*EXERCISE SET:*
A - From the blog post, set down the part starting at "The Goddess mentioned" and ending at "- good excuse.", word for word.
B - In the blog post, why can't Baggy make the soup today?

*GIVEN PASSAGE:*

Yes bloggees, Baggy agrees that this might seem a little pointless, but actually Clever Bird would disagree. You see her target was eleven stone and twelve pounds. It is now twelve stone dead. Psychologically this seems much more achievable to Hormonal Hannah. But also as you can be three pounds either side of this weight, she can still be at her original target too! Okay your sighs and queries are noted bloggees, but it makes perfect sense to Baggy. The pound off just goes to show how much carrying and moving about The Domestic Goddess has made Baggy do this week, so if she carries on AND bothers to follow her healthy eating plan, she might actually lose a bit more.
The Goddess mentioned at Fat Club that she'd bought Baggy a butternut squash so that she could make her some soup. There are now a little row of butternut squashes waiting to be souped, varying in age by the best part of a year. Baggy rather rashly promised to make the soup and put the photo in her blog - well, she'll try. She can't today though because Baggy is at the soon-to-be-a-holiday cottage and the squashes are not. Phew - good excuse.

*RECORDED DATA:*
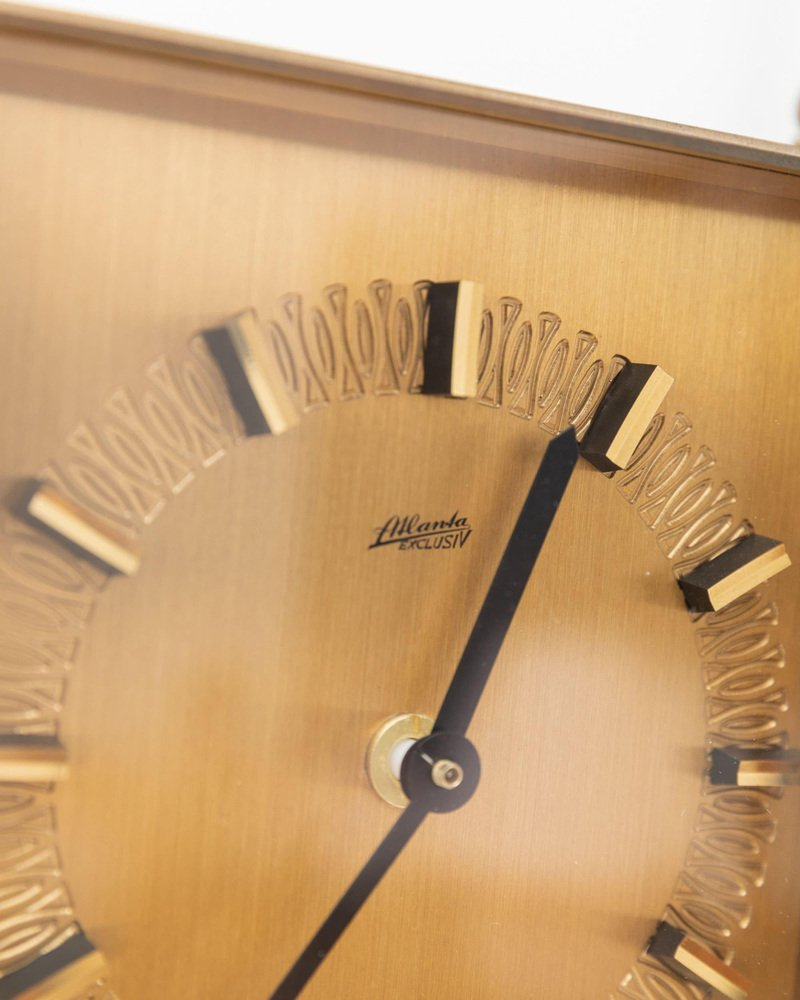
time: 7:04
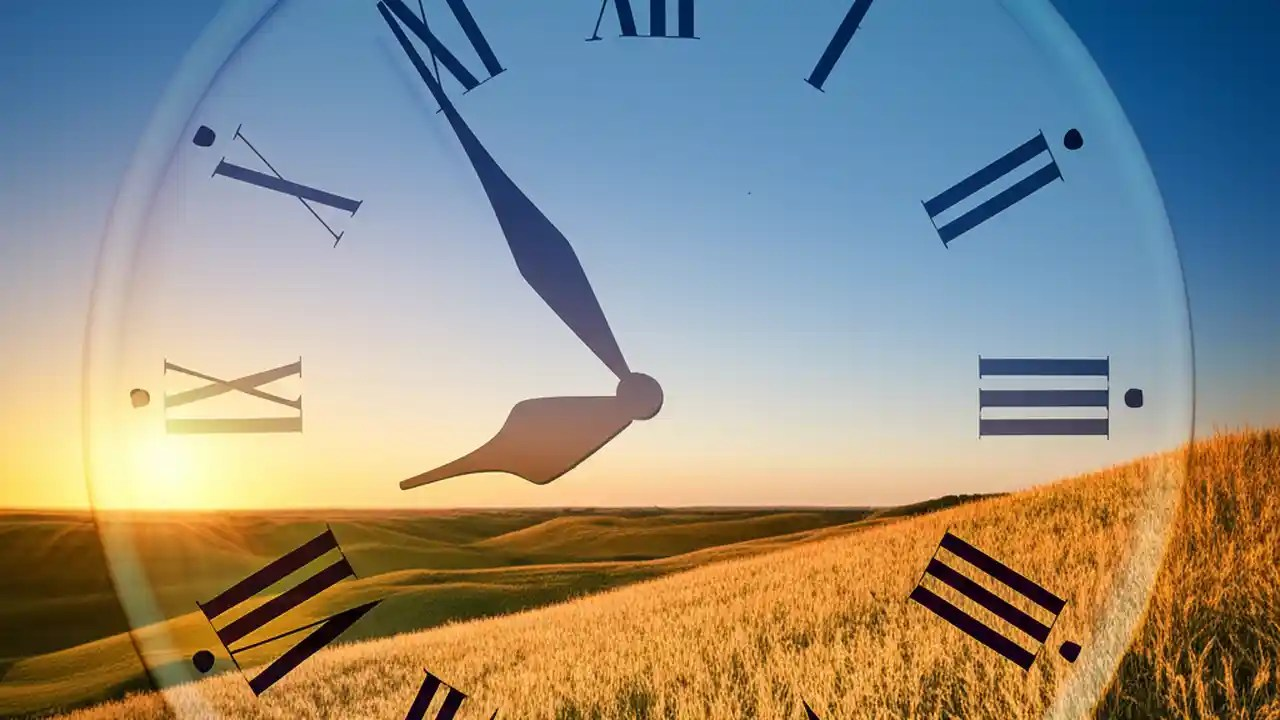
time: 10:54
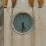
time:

*EXERCISE ANSWERS:*
A -
The Goddess mentioned at Fat Club that she'd bought Baggy a butternut squash so that she could make her some soup. There are now a little row of butternut squashes waiting to be souped, varying in age by the best part of a year. Baggy rather rashly promised to make the soup and put the photo in her blog - well, she'll try. She can't today though because Baggy is at the soon-to-be-a-holiday cottage and the squashes are not. Phew - good excuse.

B - Baggy is at the soon-to-be-a-holiday cottage, and the squashes are not.